Considering the above, it is clear from a global perspective as well that more work must be done to reduce oral antimicrobial usage and to prevent meat contamination resulting from inappropriate antimicrobial use in livestock.
■ Necessary steps for promoting AMR countermeasures
To help prevent AMR, the WHO has designated November 18th to November 24th (the day of this lecture) as World Antimicrobial Awareness Week (WAAW) . The AMR Clinical Reference Center also works to build awareness toward the importance of AMR control, particularly in November, which is “Antimicrobial Resistance (AMR) Awareness Month.” They have been working to build interest among children and adults while providing information in newsletters for elementary school students and similar sources. For example, this year’s campaign includes a collaboration with the anime series “Cells at Work.”

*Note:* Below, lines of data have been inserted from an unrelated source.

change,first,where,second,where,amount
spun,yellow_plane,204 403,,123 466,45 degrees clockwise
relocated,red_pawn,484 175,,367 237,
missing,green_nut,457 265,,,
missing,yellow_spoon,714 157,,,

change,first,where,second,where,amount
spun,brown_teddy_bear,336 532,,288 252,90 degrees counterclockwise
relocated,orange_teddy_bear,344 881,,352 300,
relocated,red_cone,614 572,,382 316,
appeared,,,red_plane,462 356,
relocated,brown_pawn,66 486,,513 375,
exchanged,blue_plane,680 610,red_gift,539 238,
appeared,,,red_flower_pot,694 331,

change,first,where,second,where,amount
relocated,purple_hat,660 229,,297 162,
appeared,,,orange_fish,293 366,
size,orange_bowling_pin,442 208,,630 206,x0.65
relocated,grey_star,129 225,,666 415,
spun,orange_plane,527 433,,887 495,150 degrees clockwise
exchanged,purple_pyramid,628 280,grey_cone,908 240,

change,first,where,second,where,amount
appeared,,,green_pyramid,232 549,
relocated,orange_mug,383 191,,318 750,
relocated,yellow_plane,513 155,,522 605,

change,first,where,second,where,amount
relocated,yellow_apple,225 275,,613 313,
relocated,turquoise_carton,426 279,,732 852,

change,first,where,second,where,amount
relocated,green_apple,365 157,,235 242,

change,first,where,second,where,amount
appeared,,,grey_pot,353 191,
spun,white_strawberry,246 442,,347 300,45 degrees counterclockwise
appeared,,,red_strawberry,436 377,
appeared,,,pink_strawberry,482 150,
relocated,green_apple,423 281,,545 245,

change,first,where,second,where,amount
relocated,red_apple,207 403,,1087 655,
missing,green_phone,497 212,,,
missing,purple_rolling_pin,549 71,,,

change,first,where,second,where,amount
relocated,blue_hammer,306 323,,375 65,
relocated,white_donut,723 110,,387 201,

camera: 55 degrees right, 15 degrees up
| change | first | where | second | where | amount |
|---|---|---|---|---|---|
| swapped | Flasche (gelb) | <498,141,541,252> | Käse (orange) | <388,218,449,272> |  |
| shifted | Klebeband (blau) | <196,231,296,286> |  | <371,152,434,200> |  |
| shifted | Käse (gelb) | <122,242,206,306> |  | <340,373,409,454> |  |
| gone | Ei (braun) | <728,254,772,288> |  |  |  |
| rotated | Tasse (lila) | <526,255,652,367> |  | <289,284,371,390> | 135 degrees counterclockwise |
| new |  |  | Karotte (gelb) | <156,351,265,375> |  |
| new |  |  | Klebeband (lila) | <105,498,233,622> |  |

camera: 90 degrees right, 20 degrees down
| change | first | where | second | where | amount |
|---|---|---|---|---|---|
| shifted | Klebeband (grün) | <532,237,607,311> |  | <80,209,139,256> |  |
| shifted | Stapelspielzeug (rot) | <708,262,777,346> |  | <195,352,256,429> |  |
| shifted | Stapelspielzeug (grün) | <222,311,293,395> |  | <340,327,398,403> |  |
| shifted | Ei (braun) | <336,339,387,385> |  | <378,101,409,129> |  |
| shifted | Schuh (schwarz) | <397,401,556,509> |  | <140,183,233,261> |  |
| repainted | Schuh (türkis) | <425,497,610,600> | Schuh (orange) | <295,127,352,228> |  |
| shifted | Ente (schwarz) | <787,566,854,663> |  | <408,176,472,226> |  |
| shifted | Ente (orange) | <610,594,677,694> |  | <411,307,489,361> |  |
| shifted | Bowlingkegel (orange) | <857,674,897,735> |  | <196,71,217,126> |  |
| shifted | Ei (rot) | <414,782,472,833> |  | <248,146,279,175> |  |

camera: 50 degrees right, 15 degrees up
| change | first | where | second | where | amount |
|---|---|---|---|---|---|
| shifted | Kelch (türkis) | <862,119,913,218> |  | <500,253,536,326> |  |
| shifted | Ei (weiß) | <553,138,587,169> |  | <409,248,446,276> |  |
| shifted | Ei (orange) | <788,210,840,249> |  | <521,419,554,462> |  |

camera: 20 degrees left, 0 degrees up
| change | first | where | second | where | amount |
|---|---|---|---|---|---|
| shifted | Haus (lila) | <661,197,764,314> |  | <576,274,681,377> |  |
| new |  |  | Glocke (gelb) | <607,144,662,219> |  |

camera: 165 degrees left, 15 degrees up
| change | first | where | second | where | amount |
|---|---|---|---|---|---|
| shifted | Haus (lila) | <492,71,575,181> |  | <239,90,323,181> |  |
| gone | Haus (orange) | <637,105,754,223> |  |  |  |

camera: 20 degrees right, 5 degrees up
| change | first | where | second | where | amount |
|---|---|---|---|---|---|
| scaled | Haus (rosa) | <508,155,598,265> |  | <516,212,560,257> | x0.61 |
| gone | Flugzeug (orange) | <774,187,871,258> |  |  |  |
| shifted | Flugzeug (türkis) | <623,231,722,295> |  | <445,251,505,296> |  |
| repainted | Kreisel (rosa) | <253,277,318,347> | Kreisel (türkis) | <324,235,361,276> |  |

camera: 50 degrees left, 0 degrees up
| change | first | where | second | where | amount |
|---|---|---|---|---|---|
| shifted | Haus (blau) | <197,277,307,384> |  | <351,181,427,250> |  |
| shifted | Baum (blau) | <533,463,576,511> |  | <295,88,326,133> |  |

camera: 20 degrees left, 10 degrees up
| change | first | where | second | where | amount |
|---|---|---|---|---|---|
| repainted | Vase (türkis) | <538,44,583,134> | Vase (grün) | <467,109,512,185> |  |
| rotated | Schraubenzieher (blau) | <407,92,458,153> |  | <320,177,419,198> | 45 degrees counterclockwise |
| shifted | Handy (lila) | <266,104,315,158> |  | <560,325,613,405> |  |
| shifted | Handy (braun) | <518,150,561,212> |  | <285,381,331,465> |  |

It is estimated that 700,000 people die globally each year due to AMR. Recognizing the need to take action now, efforts to combat AMR are advancing in Japan and around the world. However, in a public awareness survey conducted among 700 people in Japan, about 60% of respondents did not know that antimicrobials and antibiotics are ineffective against viruses compared to only 18% who did. Furthermore, about 60% of respondents who did know about AMR bacteria said they were not taking any AMR countermeasures.
Combating AMR is an urgent matter. The development of new antimicrobials is important but not easy. It is said that it takes at least ten years of R&D to develop a new antimicrobial, but financial support for R&D in Japan is limited. This makes it difficult for pharmaceutical companies to develop new antimicrobials. The domestic development pipeline must also be improved as soon as possible so new antimicrobials developed by pharmaceutical companies overseas can be used in Japan.
It is my hope that everyone thinks about why the WHO and the Government of Japan are engaging in a large-scale campaign to combat AMR as well as what actions they should take.
Dr. Hiroshi Yotsuyanagi (Director, IMSUT Hospital, The Institute of Medical Science, The University of Tokyo; President, The Japanese Association for Infectious Diseases)
After graduating from the University of Tokyo Faculty of Medicine in March 1986, Professor Hiroshi Yotsuyanagi served as a physician at the University of Tokyo Hospital and St. Mary’s Medical University. He was appointed Professor of Infectious Diseases at the University of Tokyo Institute of Medical Science Advanced Medical Center in July 2016. In April 2021, he became Director of the Institute of Medical Science, the University of Tokyo (IMSUT) Hospital. His main fields of expertise include infectious disease medicine (with a focus on viral diseases), infection control, hepatology, and gastroenterology.